Work to complete: Output only this range of the data below: the line that contains "toy car [323,408,355,456]" through the final line, both ends included, each retyped exactly.

==== Recorded data ====

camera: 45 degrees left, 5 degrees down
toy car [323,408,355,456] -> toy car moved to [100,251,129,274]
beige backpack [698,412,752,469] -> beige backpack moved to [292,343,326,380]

====

Expected answer:
toy car [323,408,355,456] -> toy car moved to [100,251,129,274]
beige backpack [698,412,752,469] -> beige backpack moved to [292,343,326,380]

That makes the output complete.